Он вдохнул, чтобы вымолвить слова отказа, после которых останется лишь собрать пожитки, но осекся от нежданной помехи.
- Дядюшка! Ольгерд! - в дверь залетела с Ольга. Улыбнулась, как жемчуга показала. - Морс клюквенный горячий поспел. Велеть чтоб подали?
- Вели, дочка, - растаял сотник. Глянул на Ольгерда со значением, усмехнулся себе в усы. - Наш Сарабун глаголит, что напиток сей для здоровья весьма полезен. А уж после тяжких ран - особо. Мы тут сейчас совет свой уже закончим, так что давай, столу приходи. Подарки, что в Чигирине взял, буду тебе показывать.

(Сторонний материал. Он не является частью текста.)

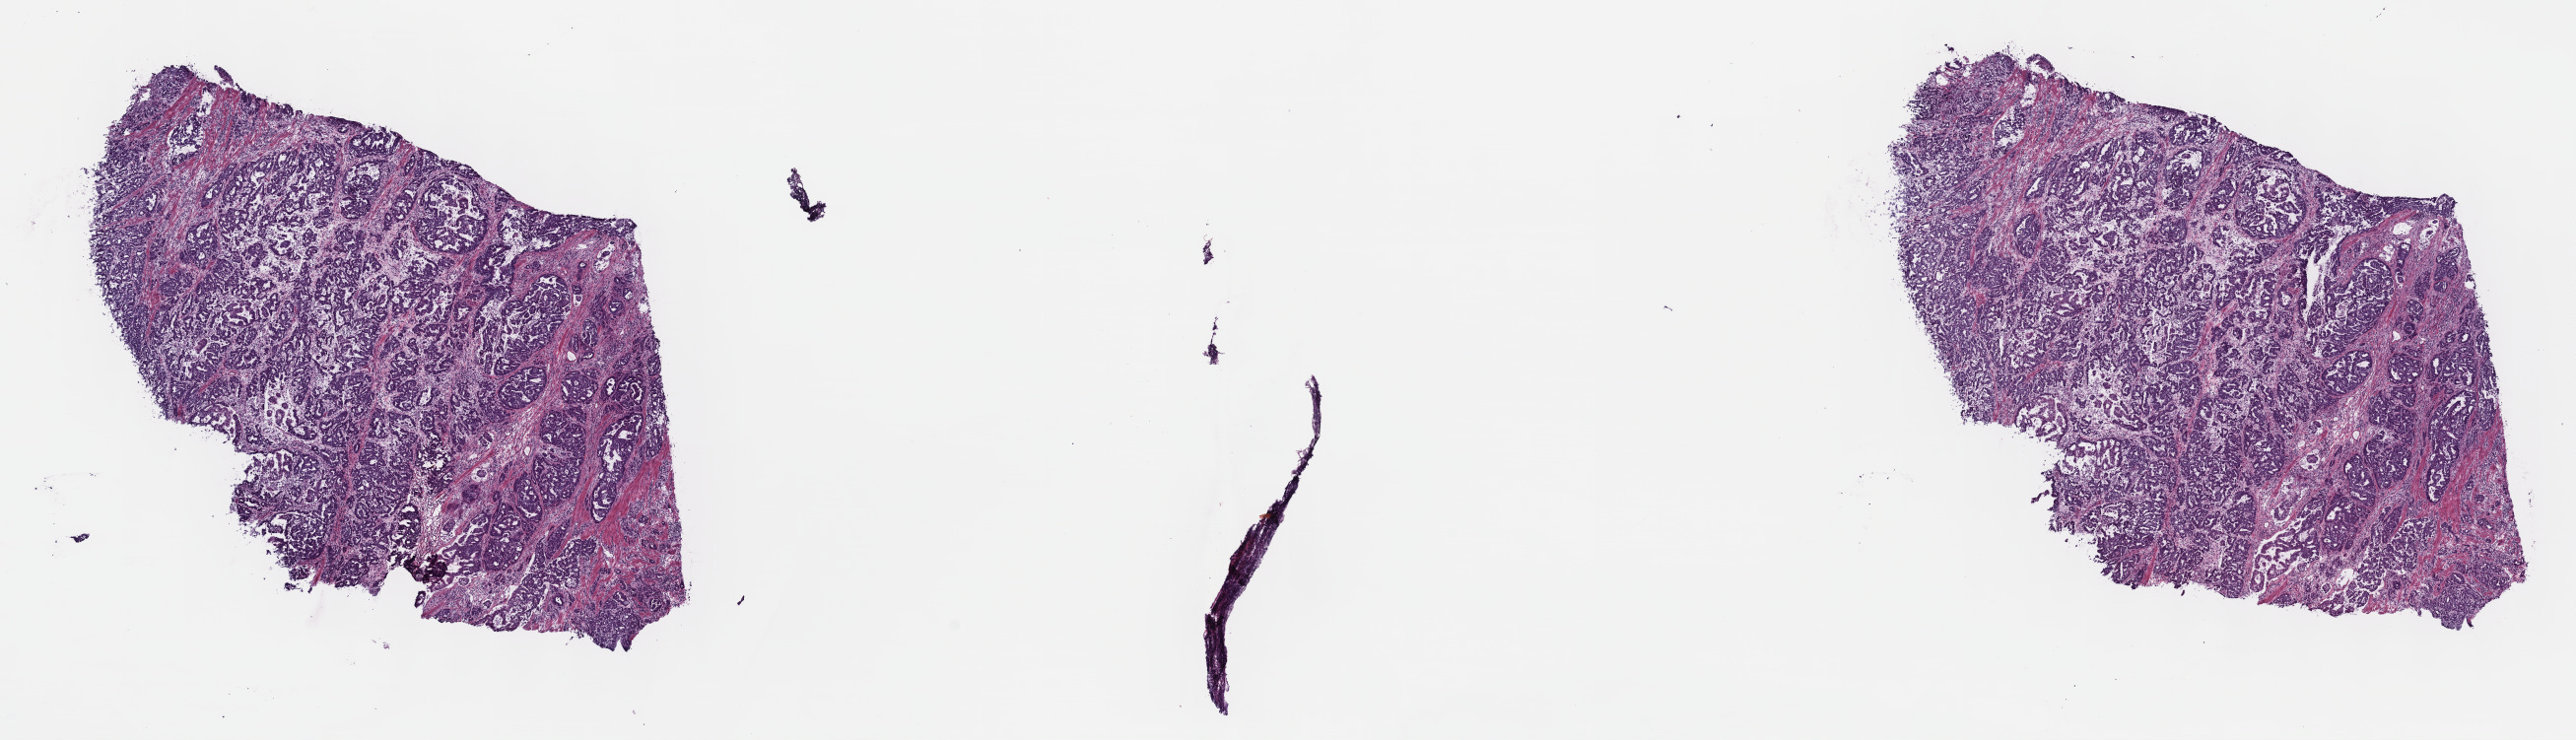
Whole-slide histology image, Hematoxylin and eosin (H&E) stained — a low-resolution overview of the entire scanned area, about 21.1 x 6.1 mm. Frozen section from the top of the tissue portion. Sample: primary tumour, stomach. Patient: male, age at initial diagnosis 68 years. Histologic grade: G3 (poorly differentiated). Pathologist review of this section (percent, as recorded): tumour cells 100%, tumour nuclei 65%, normal cells 0%, stromal cells 0%, necrosis 0%. Inflammatory infiltration, as recorded: lymphocyte infiltration 3%, monocyte infiltration 0%, neutrophil infiltration 0%.
TNM: T3 N3 M0. AJCC pathologic stage: IIIB. Diagnosis: Adenocarcinoma, NOS (cardia, NOS). Lymph nodes positive (case pathology): 9 of 16 examined.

Девушка всплеснула руками, зарделась и кинулась обратно, хлопотать. Совсем почти ушла, но обернулась, бросила на десятника озорной быстрый взгляд. Перехватил его Ольгерд, в стол потупил глаза. Приготовленные слова застряли вдруг комом в горле. Он нахмурился, глотнул из кружки медовухи и, сам себе удивляясь, словно мыслей иных не держал, выговорил рассудливо:
- Что же, пан сотник. Прав ты, как ни крути. Нечего за журавлем гоняться, коли синица в руки сама летит. Пойду я к тебе на службу.
Разгладились морщины на лбу у старого казака: чуял, видать, что может и отказ получить. Крякнул Тарас довольно, потянул свою саженную руку через весь стол, где в окружении копченостей и солений дожидалась своего часа под сургучом бутыль доброй горилки.